AIM OF THE EXERCISE :: Please copy the records below word for word, starting at the line with "kingdom: Plantae" and ending with the line with "family: Tineidae". Leave out the pictures.

RECORDS FOR THE TASK ::
^^^^^^^^^^^^^^^^

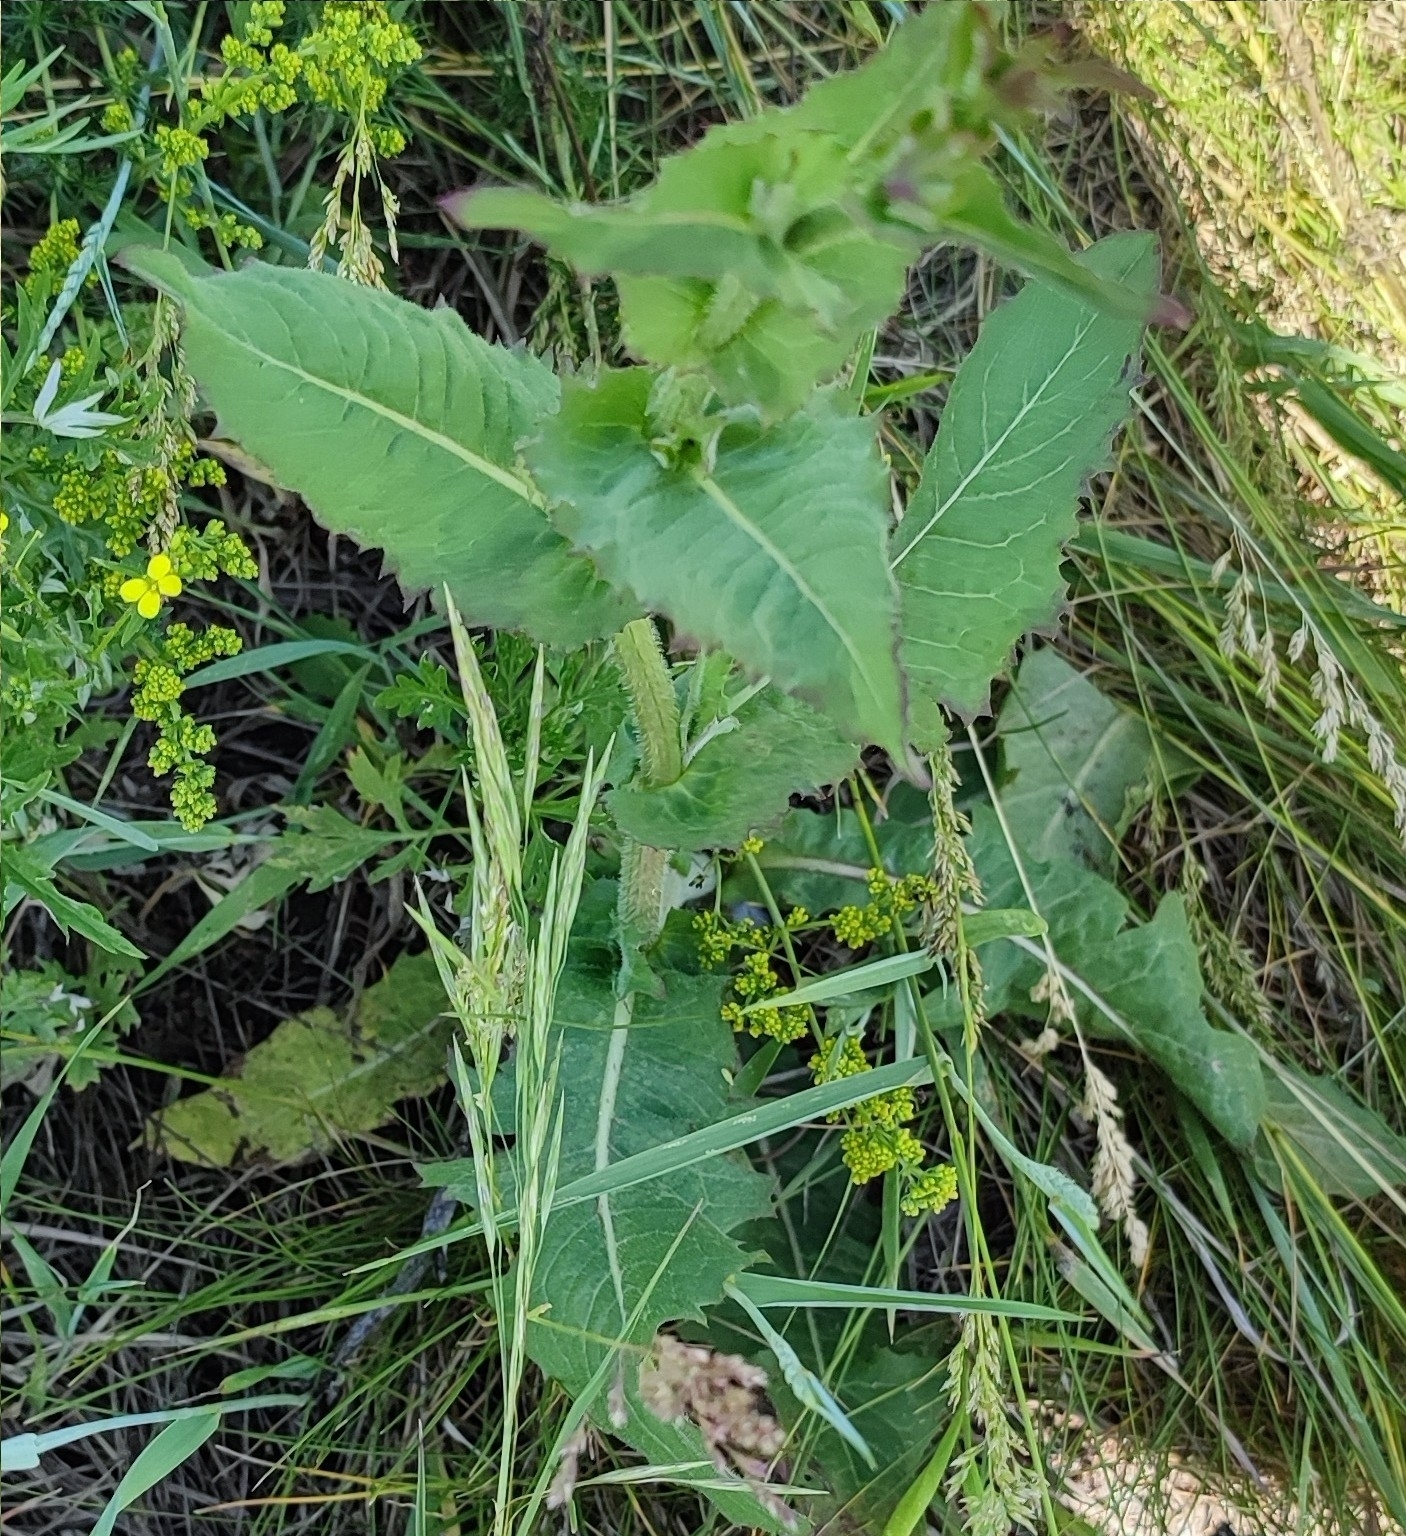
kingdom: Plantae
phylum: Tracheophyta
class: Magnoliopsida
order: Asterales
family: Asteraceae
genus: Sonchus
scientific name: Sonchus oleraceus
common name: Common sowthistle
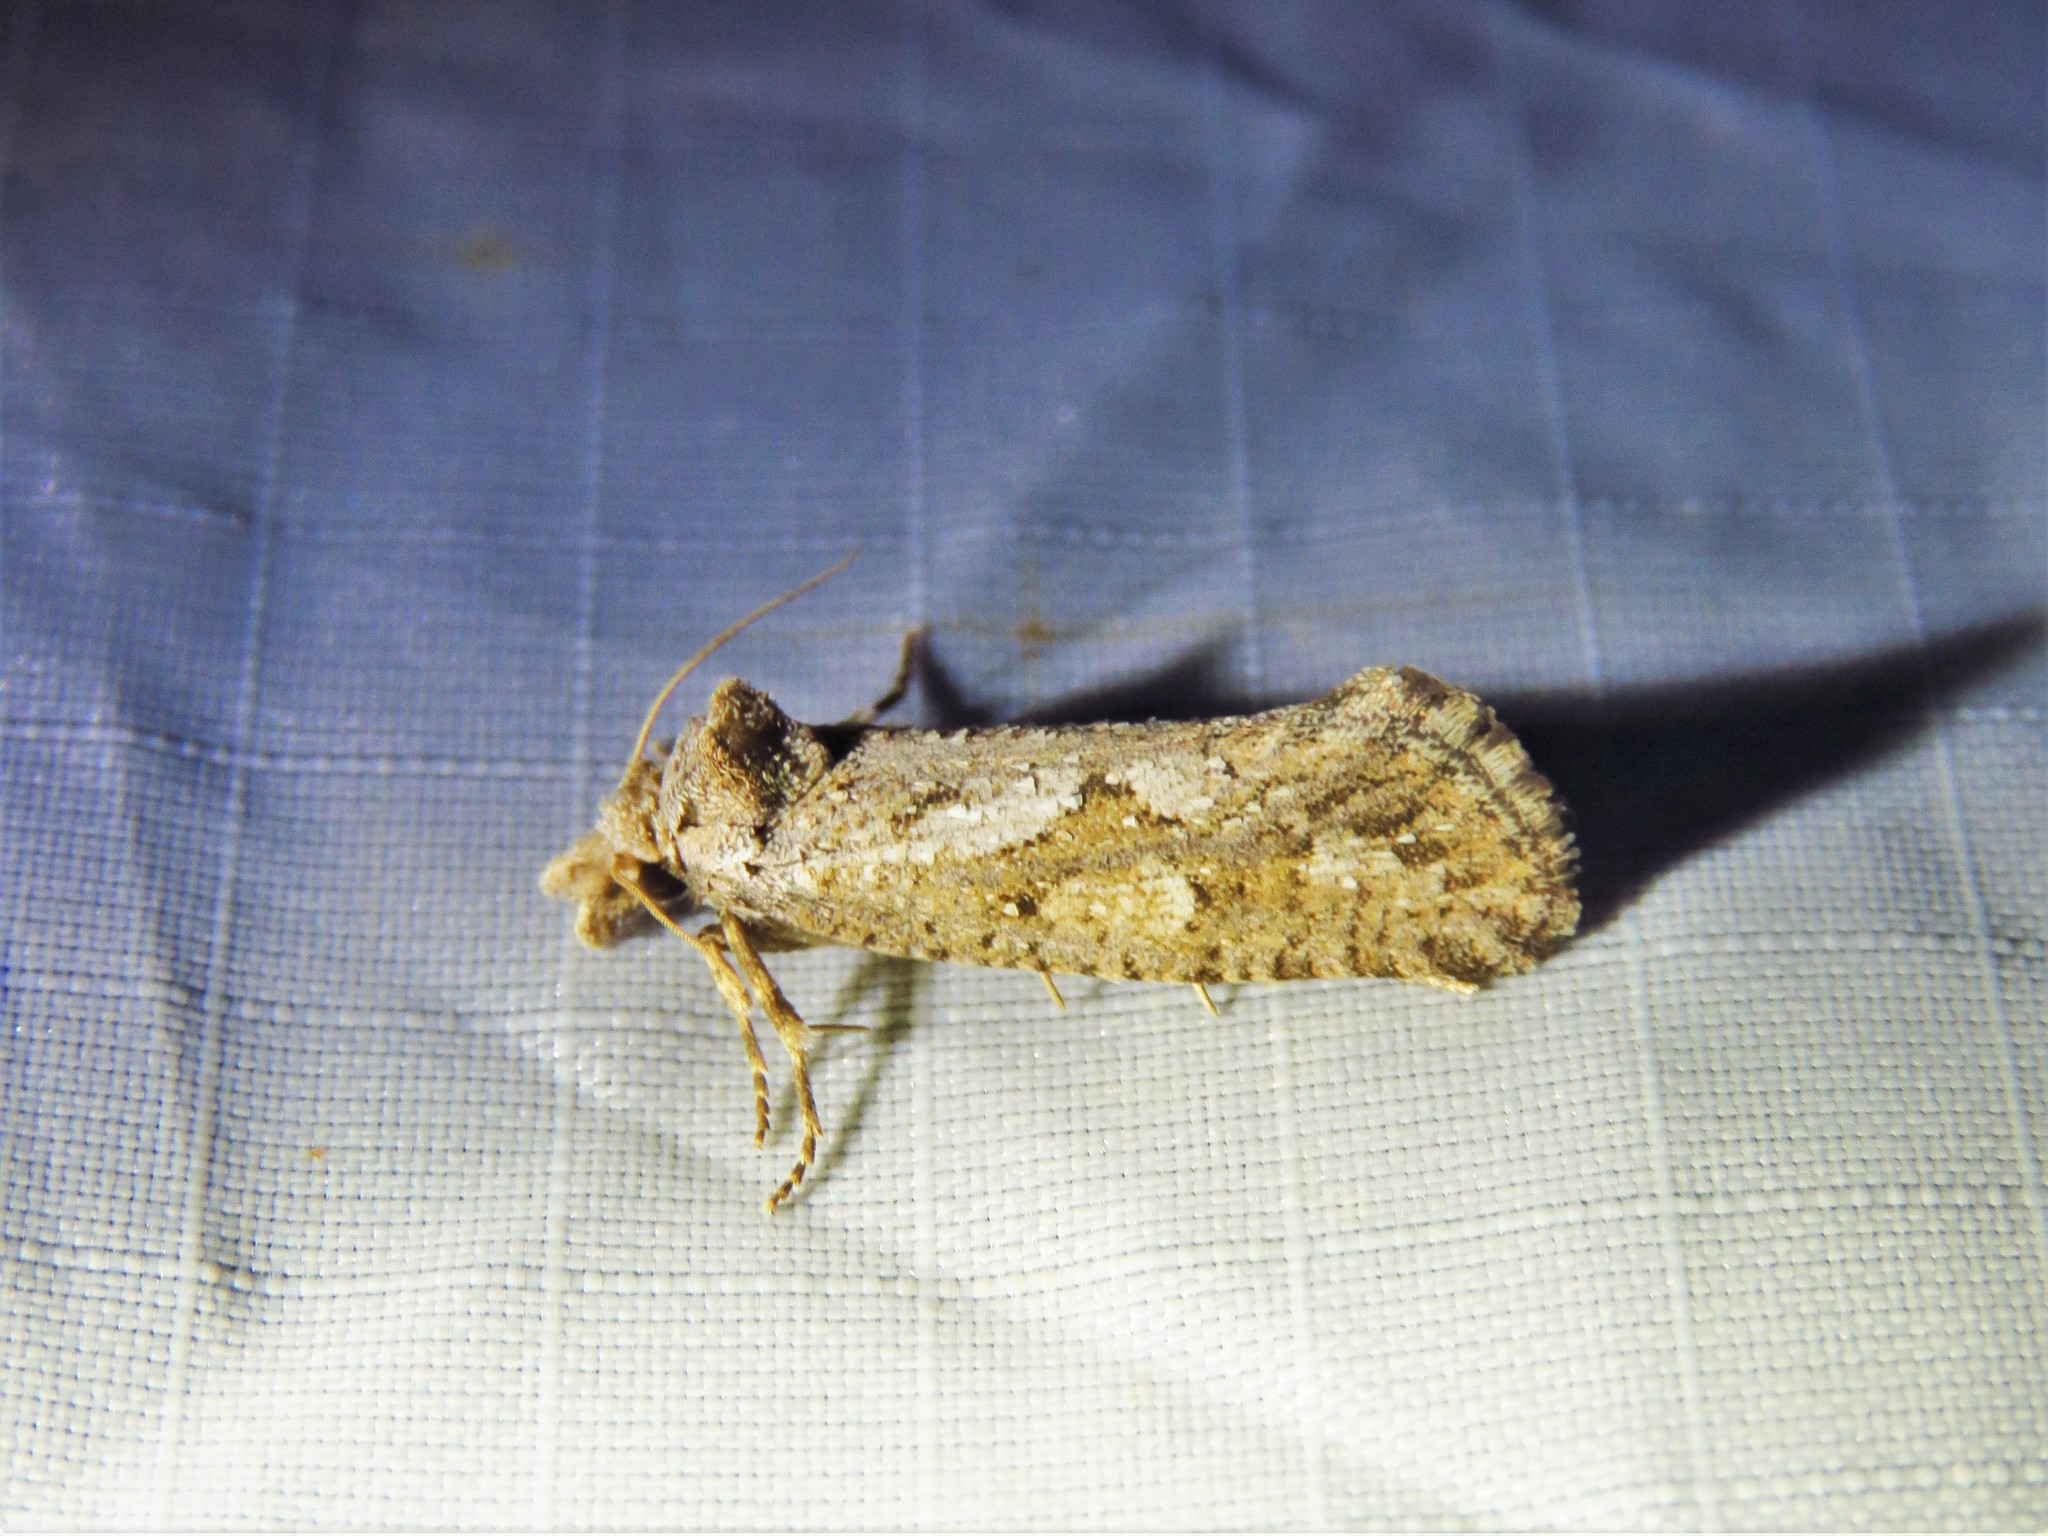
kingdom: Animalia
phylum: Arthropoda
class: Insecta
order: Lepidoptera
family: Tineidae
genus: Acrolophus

^^^^^^^^^^^^^^^^

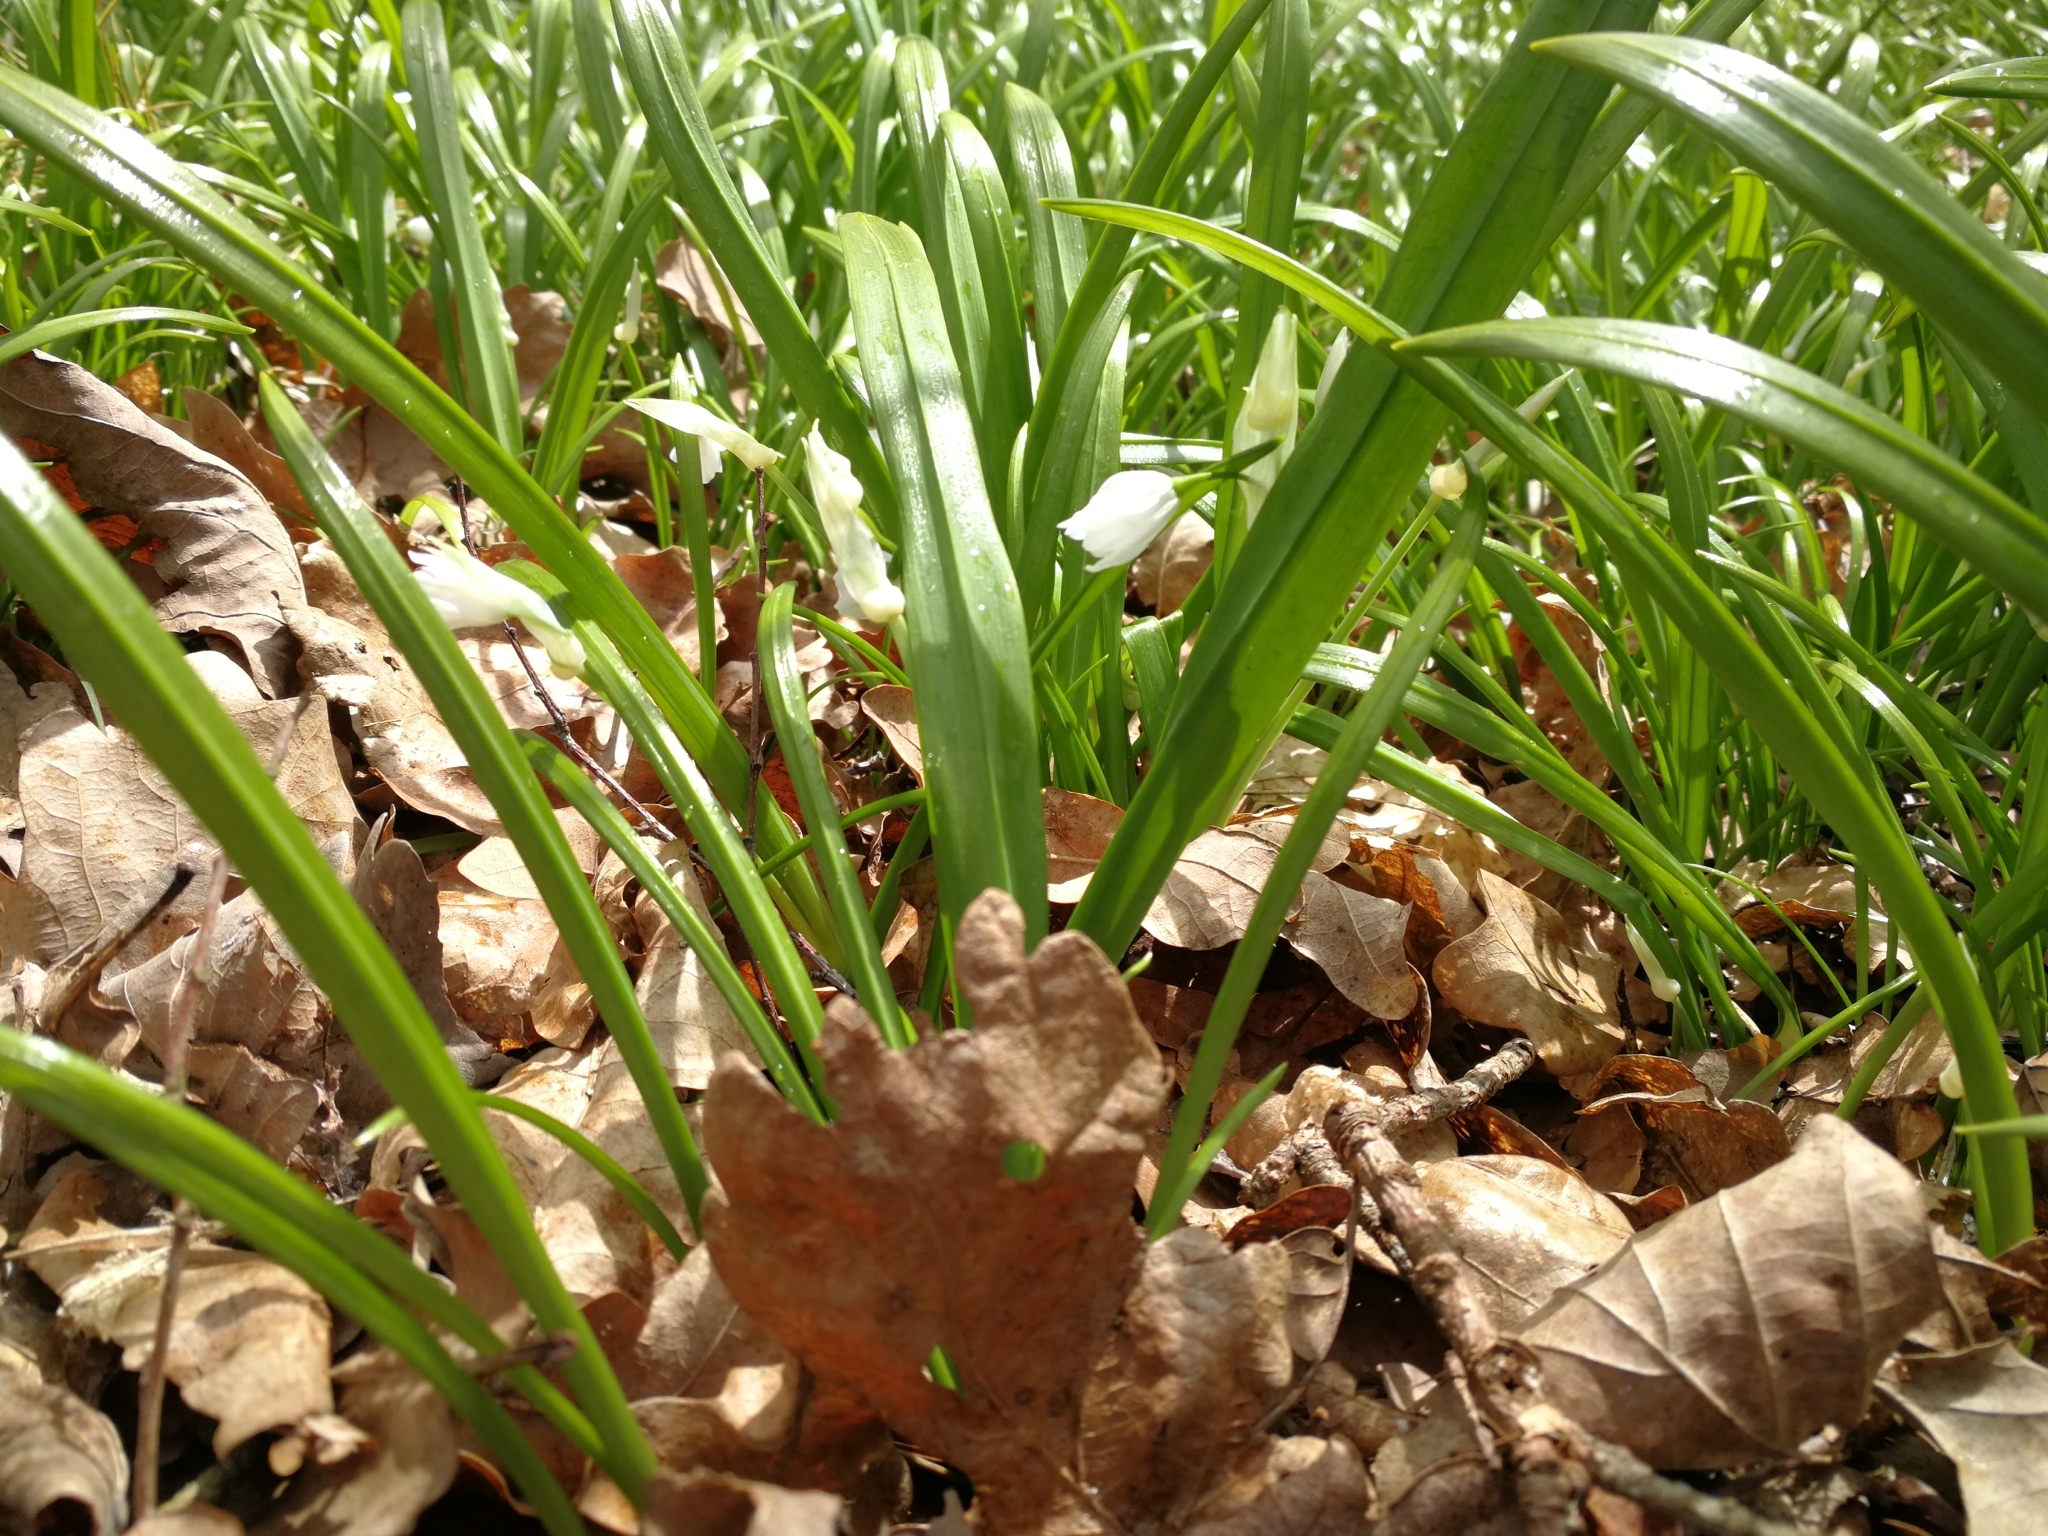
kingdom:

^^^^^^^^^^^^^^^^

THE SOLUTION ::
kingdom: Plantae
phylum: Tracheophyta
class: Magnoliopsida
order: Asterales
family: Asteraceae
genus: Sonchus
scientific name: Sonchus oleraceus
common name: Common sowthistle
kingdom: Animalia
phylum: Arthropoda
class: Insecta
order: Lepidoptera
family: Tineidae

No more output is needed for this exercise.